**YOUR INSTRUCTIONS**
Copy the items word for word, from the very beginning through the line containing "Macro Coaching Benefits", including that line.

**RECORDED DATA**
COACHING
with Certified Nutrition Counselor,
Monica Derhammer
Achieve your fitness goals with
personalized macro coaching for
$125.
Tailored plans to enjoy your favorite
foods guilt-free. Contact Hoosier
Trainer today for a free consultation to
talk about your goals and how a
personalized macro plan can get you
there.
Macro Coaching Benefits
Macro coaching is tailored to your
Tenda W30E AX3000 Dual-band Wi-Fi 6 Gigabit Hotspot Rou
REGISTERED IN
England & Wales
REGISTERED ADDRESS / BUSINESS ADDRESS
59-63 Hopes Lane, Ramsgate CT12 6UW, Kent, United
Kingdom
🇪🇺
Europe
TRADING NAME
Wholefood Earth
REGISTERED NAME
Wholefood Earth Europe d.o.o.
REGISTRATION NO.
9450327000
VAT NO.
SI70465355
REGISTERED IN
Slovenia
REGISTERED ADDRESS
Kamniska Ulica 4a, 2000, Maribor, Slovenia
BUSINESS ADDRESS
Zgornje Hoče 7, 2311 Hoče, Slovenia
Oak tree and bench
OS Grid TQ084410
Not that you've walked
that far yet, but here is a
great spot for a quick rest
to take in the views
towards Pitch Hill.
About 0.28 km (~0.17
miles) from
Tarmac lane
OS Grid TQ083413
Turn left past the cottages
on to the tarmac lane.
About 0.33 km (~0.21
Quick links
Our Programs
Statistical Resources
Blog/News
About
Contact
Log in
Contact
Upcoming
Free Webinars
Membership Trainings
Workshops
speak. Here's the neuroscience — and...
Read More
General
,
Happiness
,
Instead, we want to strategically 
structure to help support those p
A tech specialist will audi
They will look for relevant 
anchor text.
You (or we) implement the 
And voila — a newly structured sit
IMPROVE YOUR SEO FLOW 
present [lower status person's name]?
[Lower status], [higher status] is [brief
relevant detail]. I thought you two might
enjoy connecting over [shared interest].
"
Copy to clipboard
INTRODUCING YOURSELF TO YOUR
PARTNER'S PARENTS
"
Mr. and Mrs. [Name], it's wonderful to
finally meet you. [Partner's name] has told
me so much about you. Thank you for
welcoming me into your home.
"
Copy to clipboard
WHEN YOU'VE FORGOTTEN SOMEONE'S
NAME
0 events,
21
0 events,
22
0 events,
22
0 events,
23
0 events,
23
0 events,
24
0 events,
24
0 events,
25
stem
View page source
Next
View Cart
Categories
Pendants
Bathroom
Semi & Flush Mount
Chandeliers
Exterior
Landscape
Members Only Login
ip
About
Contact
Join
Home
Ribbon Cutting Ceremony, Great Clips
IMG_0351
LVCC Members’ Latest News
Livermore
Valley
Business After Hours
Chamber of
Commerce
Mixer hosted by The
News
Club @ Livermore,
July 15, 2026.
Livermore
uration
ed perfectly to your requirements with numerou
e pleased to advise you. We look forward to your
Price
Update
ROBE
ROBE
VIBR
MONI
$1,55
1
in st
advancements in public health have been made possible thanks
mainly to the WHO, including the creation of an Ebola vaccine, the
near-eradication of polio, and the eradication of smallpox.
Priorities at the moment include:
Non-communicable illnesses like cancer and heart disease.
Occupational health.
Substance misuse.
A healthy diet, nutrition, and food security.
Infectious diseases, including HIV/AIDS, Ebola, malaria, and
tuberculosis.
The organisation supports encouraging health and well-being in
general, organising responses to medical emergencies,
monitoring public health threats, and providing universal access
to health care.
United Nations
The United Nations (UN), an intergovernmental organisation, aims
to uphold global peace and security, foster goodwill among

**REPLY**
COACHING
with Certified Nutrition Counselor,
Monica Derhammer
Achieve your fitness goals with
personalized macro coaching for
$125.
Tailored plans to enjoy your favorite
foods guilt-free. Contact Hoosier
Trainer today for a free consultation to
talk about your goals and how a
personalized macro plan can get you
there.
Macro Coaching Benefits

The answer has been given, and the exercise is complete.